Unbarer Zahlungsverkehr über die Deutsche Bundesbank im Jahr 2019

Im Auftrag des Eurosystems betreibt die Deutsche Bundesbank zusammen mit der Banque de France und der Banca d’Italia die TARGET Service-Angebote TARGET2 und TARGET2-Securities (T2S) auf einer gemeinsamen technischen Plattform; beim T2S-Betrieb kooperieren die drei Zentralbanken zudem noch mit dem Banco de España.

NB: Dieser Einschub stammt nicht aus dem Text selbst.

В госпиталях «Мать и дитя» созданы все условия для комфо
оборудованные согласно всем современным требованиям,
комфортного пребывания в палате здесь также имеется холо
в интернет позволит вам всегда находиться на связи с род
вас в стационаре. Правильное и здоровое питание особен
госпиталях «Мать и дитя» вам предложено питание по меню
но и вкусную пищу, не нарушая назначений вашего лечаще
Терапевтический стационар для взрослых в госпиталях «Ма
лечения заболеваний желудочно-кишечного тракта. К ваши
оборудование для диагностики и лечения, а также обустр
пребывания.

Über die beiden Verfahren werden eilbedürftige Groß-/Individualüberweisungen abgewickelt (TARGET2) sowie Wertpapiertransaktionen in sicherem Zentralbankgeld verrechnet (T2S). Abwicklung und Verrechnung erfolgen dabei über RTGS-Konten im Zahlungsverkehrsmodul sowie über dedizierte T2S-Geldkonten.

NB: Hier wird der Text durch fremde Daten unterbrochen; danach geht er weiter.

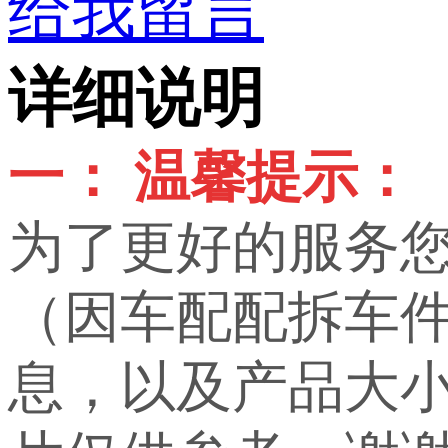
给我留言
详细说明
一： 温馨提示：
为了更好的服务
（因车配配拆车
息，以及产品大小，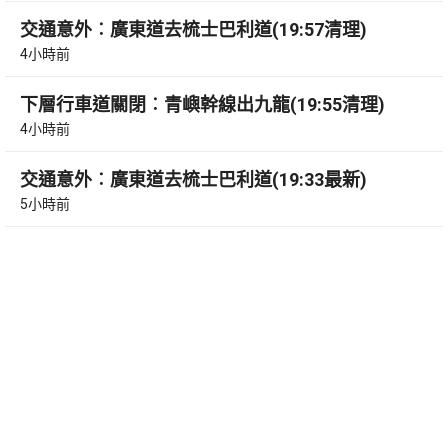
交通意外︰廣東道去梳士巴利道(19:57清理)
4小時前
下層行車道關閉︰青嶼幹線出九龍(19:55清理)
4小時前
交通意外︰廣東道去梳士巴利道(19:33最新)
5小時前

Als drittes TARGET Service-Angebot hatte das Eurosystem Ende November 2018 TIPS (TARGET Instant Payment Settlement) in Betrieb genommen, um im Massenzahlungsverkehr die pan-europäische Abwicklung von Echtzeit-Überweisungen (Instant Payments) zu fördern und existierende Marktlösungen zu ergänzen. Instant Payments können rund um die Uhr und an jedem Tag im Jahr – selbst am Wochenende und an Feiertagen – in Sekundenschnelle abgewickelt werden.  TIPS ist – rechtlich betrachtet – ein Bestandteil von TARGET2, auch wenn es technisch als separate Plattform umgesetzt wurde. Die teilnehmenden Banken profitieren von der direkten Verrechnung in Zentralbankgeld und der Berücksichtigung ihrer Guthaben auf den dedizierten TIPS-Geldkonten bei der Mindestreserveerfüllung. Seit dem 25. November 2019 bietet die Deutsche Bundesbank auch ihren Nichtbankenkunden die Möglichkeit, Echtzeit-Überweisungen einzureichen bzw. zu empfangen.

Die TARGET Service-Angebote sind ein wesentlicher Pfeiler der Finanzmarktinfrastruktur für den Euro mit großer Akzeptanz und hoher Betriebsstabilität. Die Bundesbank ermöglicht Finanzmarktakteuren eine Teilnahme an TARGET2. Man spricht in diesem Zusammenhang von TARGET2-BBk.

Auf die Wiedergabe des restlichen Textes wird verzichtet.